Title: Fast fitting of neural ordinary differential equations by Bayesian neural gradient matching to infer ecological interactions from time series data

Authors: Willem Bonnaffé (w.bonnaffe@gmail.com) and Tim Coulson (tim.coulson@bio.ox.ac.uk).

Date: 13-04-2023

Version: v1_0_0

Overview: This repository introduces a novel method, Bayesian neural gradient matching (BNGM), to improve the speed and accuracy of fitting neural ordinary differential equations (NODEs) to time series data. The method involves the following steps: (1) interpolating the state and dynamics of time series of ecosystem variables with neural networks taking time as input, (2) approximating the interpolated dynamics of the variables with neural networks that take the interpolated states as inputs, (3) estimate ecological effects and contributions of each variable to the others by computing the sensitivity of the approximated dynamics with respect to a change in each input variable.

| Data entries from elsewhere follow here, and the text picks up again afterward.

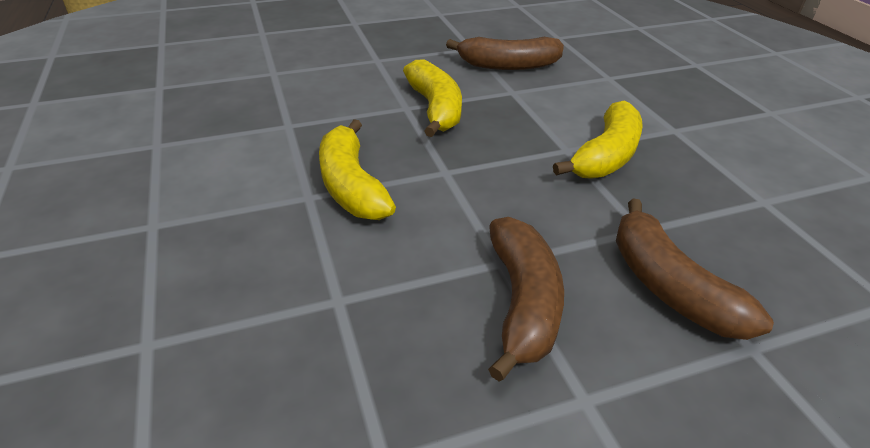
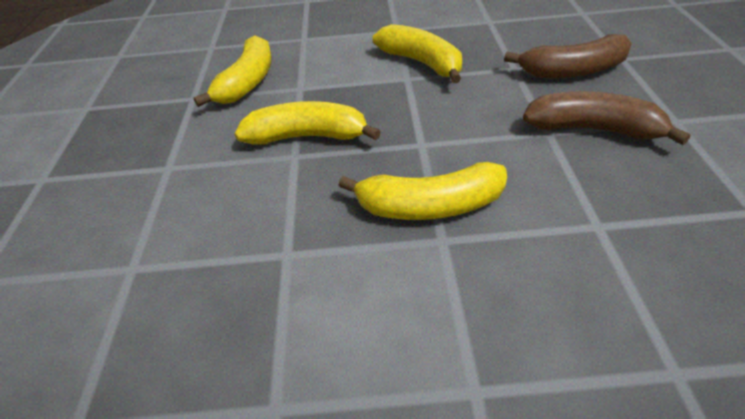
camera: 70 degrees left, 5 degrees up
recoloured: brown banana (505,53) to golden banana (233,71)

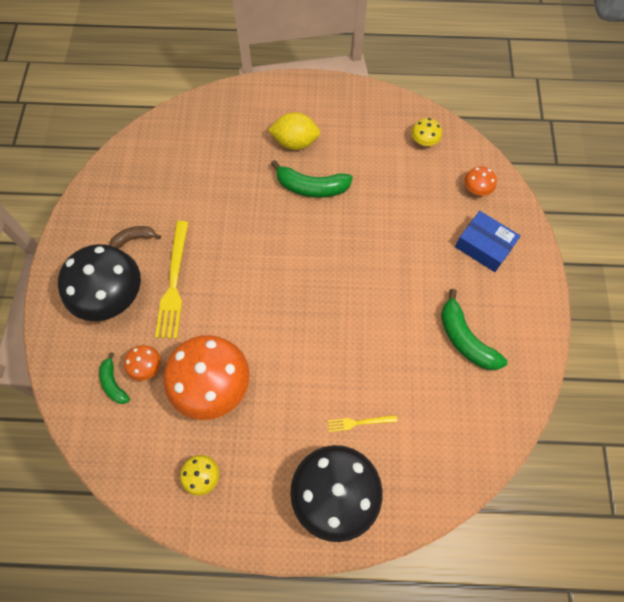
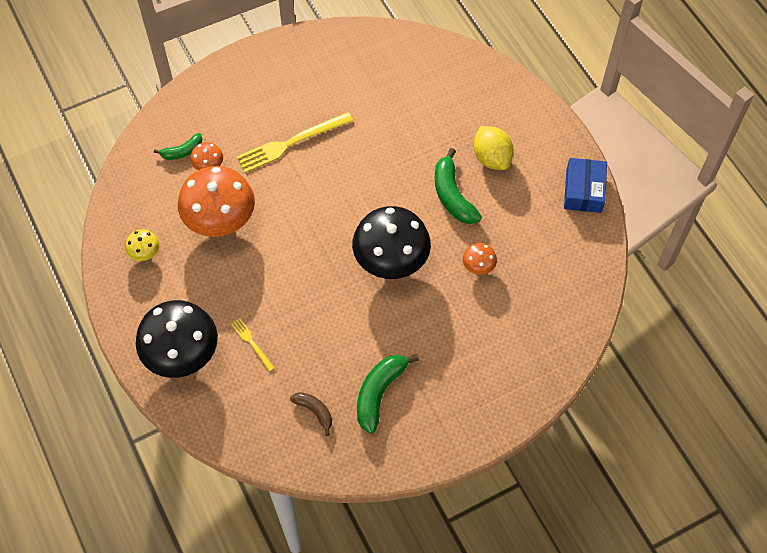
camera: 60 degrees right, 5 degrees down
removed: golden fungus (426,132)
moved: brown banana (135,237) to (311,414); black fungus (99,282) to (391,242); orange fungus (480,181) to (480,259); royal blue package (488,241) to (585,185)
turned: emerald banana (114,378) = (178,146) 150 degrees counterclockwise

Repository content: The repository contains (1) a data folder with all time series used in this work, (2) a manuscript folder with all latex files, figures, R scripts, results, necessary to compile the manuscript that introduces the method, and (3) a scripts folder with a template script to apply the NODEBNGM method to a new set of time series. All main folders contain README.md files which give instructions on how to run the scripts.

Abstract

1. Inferring ecological interactions is hard because we often lack suitable parametric representations to portray them. Neural ordinary differential equations (NODEs) provide a way of estimating interactions nonparametrically from time series data. NODEs, however, are slow to fit, and inferred interactions have not been compared to the truth.

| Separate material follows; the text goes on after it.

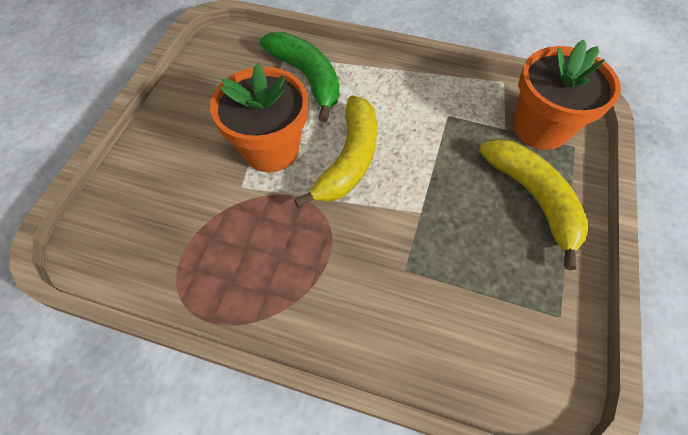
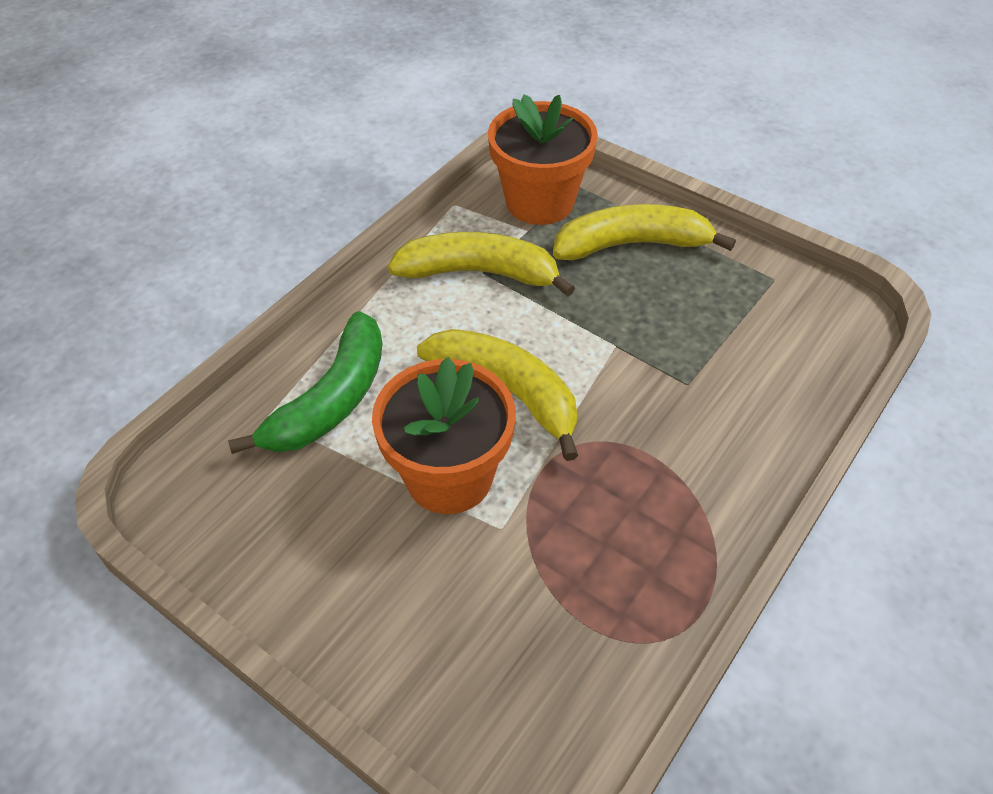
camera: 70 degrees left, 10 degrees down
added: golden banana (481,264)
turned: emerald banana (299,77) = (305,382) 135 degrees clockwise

2. We provide a fast NODE fitting method, Bayesian neural gradient matching (BNGM), which relies on interpolating time series with neural networks, and fitting NODEs to the interpolated dynamics with Bayesian regularisation. We test the accuracy of the approach by inferring ecological interactions in time series generated by an ODE model with known interactions. We compare these results against three existing approaches for estimating ecological interactions, standard NODEs, ODE models, and convergent cross mapping (CCM). We also infer interactions in experimentally replicated time series of a microcosm featuring an algae, flagellate, and rotifer population, in the hare and lynx system, and the Maizuru bay community featuring 11 species.

3. Our BNGM approach allows us to cut down the fitting time of NODE systems to only a few seconds and provides accurate estimates of ecological interactions in the artificial system, as true ecological interactions are estimated with minimal error. Our benchmark analysis reveals that our approach is both faster and more accurate than standard NODEs and parametric ODEs, while CCM was found to be faster but less accurate. The analysis of the replicated time series reveals that only strongest interactions are consistent across replicates, while the analysis of the Maizuru community shows the strong negative impact of the chameleon goby on most species of the community, and a potential indirect negative effect of temperature by favouring goby population growth.

4. Overall, NODEs alleviate the need for a mechanistic understanding of interactions, and BNGM alleviates the heavy computational cost. This is a crucial step availing quick NODE fitting, cross- validation, and uncertainty quantification, as well as more objective estimation of interactions, and complex context dependence, than parametric models.